I’ve been reading Garry Wills‘ Certain Trumpets: The Call of Leaders (Simon and Schuster, New York, 1994; a light and entertaining read this election season) over the past couple of days–on the subway, naturally. On Monday night, as I rode back to Brooklyn from Manhattan to pick up my daughter on daycare, I came to the chapter on Andrew Young (under the rubric ‘Diplomatic Leader’). In it, I read the following paragraph on page 75:
One of [Martin Luther] King’s tactics was to go around the police and politicians to ask businessmen if they did not want peace for their community. Young was especially helpful here. He played a key role in forming an accord with Birmingham businessmen. “As the night dragged on, both sides tended to credit the mild, unflappable Andrew Young with ideas that achieved overall balance by proceeding in mixed stages.” [citing Taylor Branch, Parting The Waters: America in the King Years 1954-63 (Simon and Schuster, New York, pp. 781)].
As I read this paragraph I did a double-take. I thought I had seen a word, which in point of fact was not present in the passage I had just read. Now, I sometimes see, when I quickly glance at a portion of a text, a kind of verbal mash-up: words formed by running together the preliminary portion of a word in one below with the closing portion of a word in the line immediately below. Imagine for instance that I had run together the ‘gl’ of ‘glance’ above with the closing ‘ow’ of the ‘below’ which closes the sentence to form ‘glow.’ (A line intervenes between these two, but you catch my drift I hope.) When I look again, the word is gone.

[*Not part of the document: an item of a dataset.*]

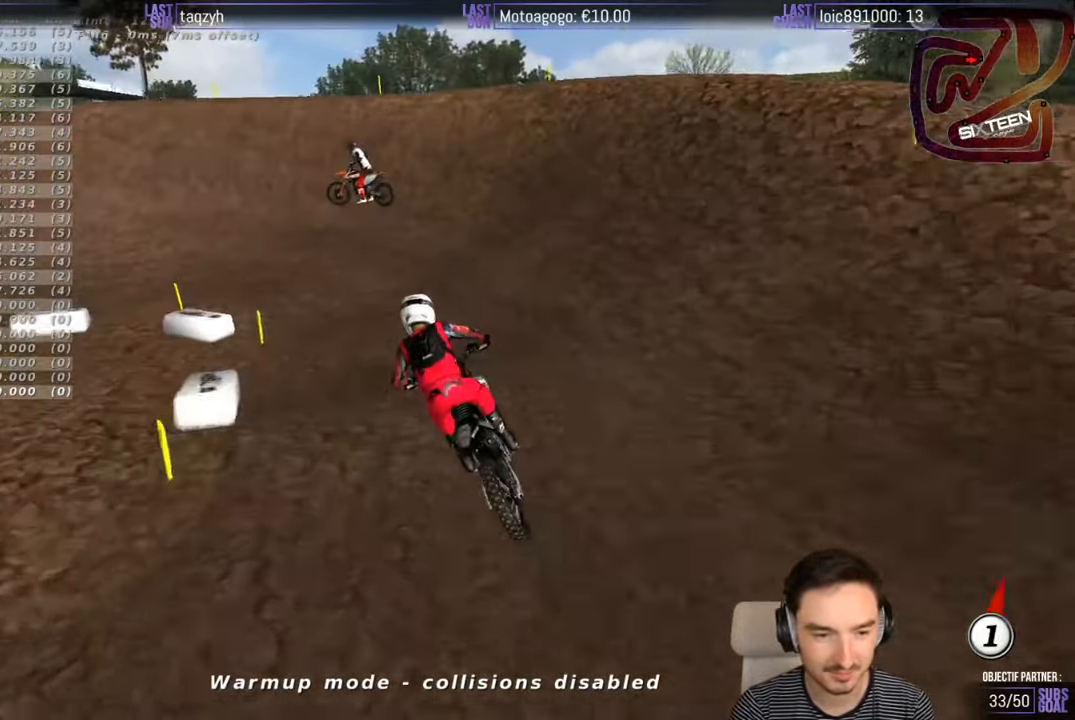
{"buttons": [], "left_stick": "down-left", "right_stick": "center", "events": [[67, "X", "up"], [350, "X", "down"], [433, "X", "up"]]}
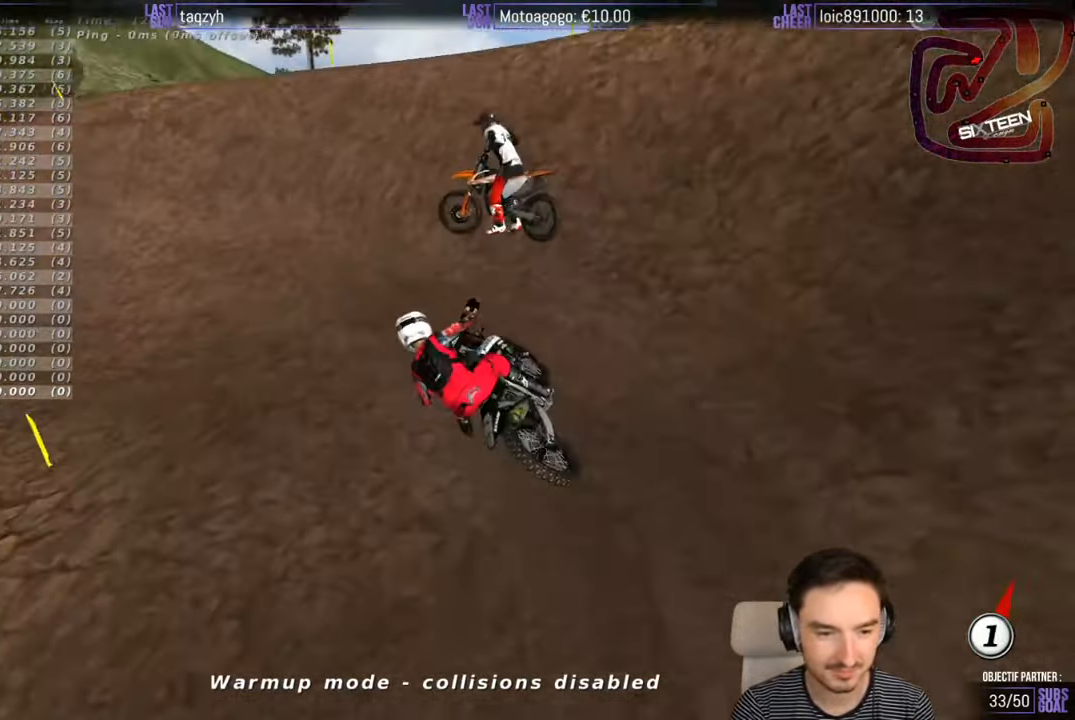
{"buttons": [], "left_stick": "down-left", "right_stick": "center", "events": [[84, "L2", "down"], [200, "L2", "up"]]}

But the ‘vision’ I had just had was of a different kind. For I had, disturbingly enough, seen that vile word, ‘nigger.’ Apparently, I had run together the ‘ni’ of ‘night’ with the ‘gge’ of ‘dragged’ (present in the quote from Taylor Branch’s book.) This was distinct from the kind described above, because I had ‘used’ words in the same line.
I think I have an explanation for why this happened. Look at the words that surround ‘night’ and ‘dragged’ in this passage: [Martin Luther] King, police, politicians, peace, Birmingham. When I see these words, especially in the context of the situation being described–the Civil Rights struggle in the Deep South–images present themselves to me. They are iconic; they arise without conscious invocation–you might know the ones I mean (police dogs, water cannons, marches, truncheons). They bring with them other connotations and associations.
One of them is the unending racial abuse directed at those who went on sit-downs, marches, rallies, and university and school integrations. The most common word in that torrent of abuse was ‘nigger,’ hurled again and again, with venom and spite and anger, conveying an unconcealed hatred and violence, spat in the face of those who dared step into the front line. I’ve seen it in the pages of every book on the civil rights struggle; I’ve heard it in every documentary.
On Monday night, I looked at a reminder of the battle for Civil Rights, and I saw it again. Perhaps this election season has primed me for it.
Note: For a similar experience, do read this post related to the Vietnam War.
An unsettling conclusion is that such priming (rooted in realities), can lead us to see offenses, slights, aggressions (micro and macro), etc, where none exist (which is not the same as saying they existed but were unintended). The human condition always finds a way to undermine the obvious.
Joe, yes, entirely possible. The priming sets you up to experience your environment differently – two subjects in the same domain will disagree quite substantively.